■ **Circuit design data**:
BEGIN

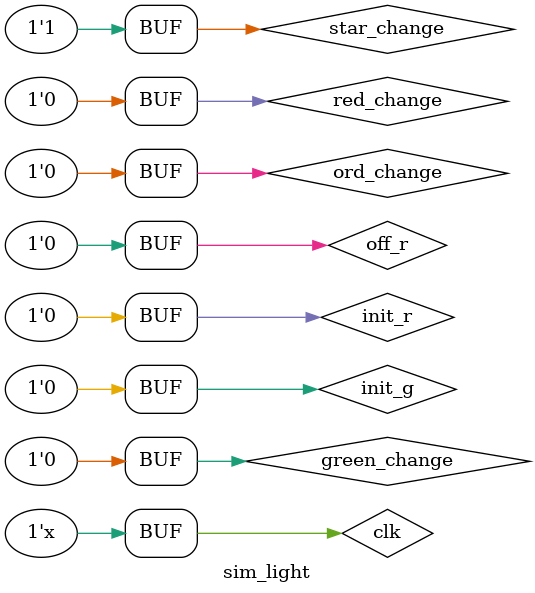
<source format=v>
module sim_light();
    reg init_g, init_r, off_r;
    reg clk;
    reg ord_change, green_change, red_change, star_change;
    wire [2 : 0]LED16;
    wire [ 7 : 0]SIG_C, AN;
    wire [ 3 : 0]light_state;

    light m(init_g, init_r, off_r, clk, ord_change, green_change,
        red_change, star_change, LED16, SIG_C, AN, light_state);
    initial begin
        init_g <=0; init_r <= 0; off_r <= 1; clk <= 0;
        ord_change <= 0; green_change <= 0; red_change <= 0;
        star_change <=0;
        #20 off_r <= 0;
        #40 init_r <= 1;
        #60 init_r <= 0;
        #80 green_change <= 1;
        #140 green_change <= 0;
        #180 star_change <= 1;
        #300 star_change <= 1;
    end

    always begin 
        #5 clk = ~clk;
    end
endmodule // module_online
</source>
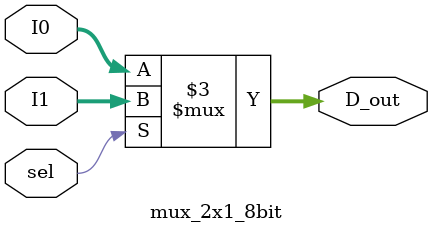
<source format=v>
`timescale 1ns / 1ps


module mux_2x1_8bit(
    input sel,
    input [7:0]I1,
    input [7:0]I0,
    output reg[7:0]D_out
    );
    
    always @(I0, I1, sel)
    begin
        if(sel)
            D_out = I1;
        else
            D_out = I0;
    end
endmodule

</source>
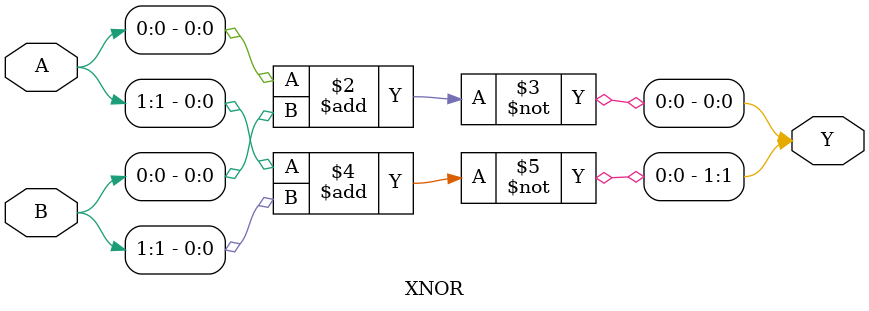
<source format=v>
module XNOR(
	input [1:0] A, B,
	output reg [1:0] Y
);

always @*
begin
    Y[0] = ~(A[0] + B[0]);
    Y[1] = ~(A[1] + B[1]);
end

endmodule

</source>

END

■ **WORK REQUIRED**:
Please copy, exactly and with nothing else, the lines above beginning at the line that has "module sim_light();" and ending with the line that has "#60 init_r <= 0;".

■ **RESULT OF THIS TASK**:
module sim_light();
    reg init_g, init_r, off_r;
    reg clk;
    reg ord_change, green_change, red_change, star_change;
    wire [2 : 0]LED16;
    wire [ 7 : 0]SIG_C, AN;
    wire [ 3 : 0]light_state;

    light m(init_g, init_r, off_r, clk, ord_change, green_change,
        red_change, star_change, LED16, SIG_C, AN, light_state);
    initial begin
        init_g <=0; init_r <= 0; off_r <= 1; clk <= 0;
        ord_change <= 0; green_change <= 0; red_change <= 0;
        star_change <=0;
        #20 off_r <= 0;
        #40 init_r <= 1;
        #60 init_r <= 0;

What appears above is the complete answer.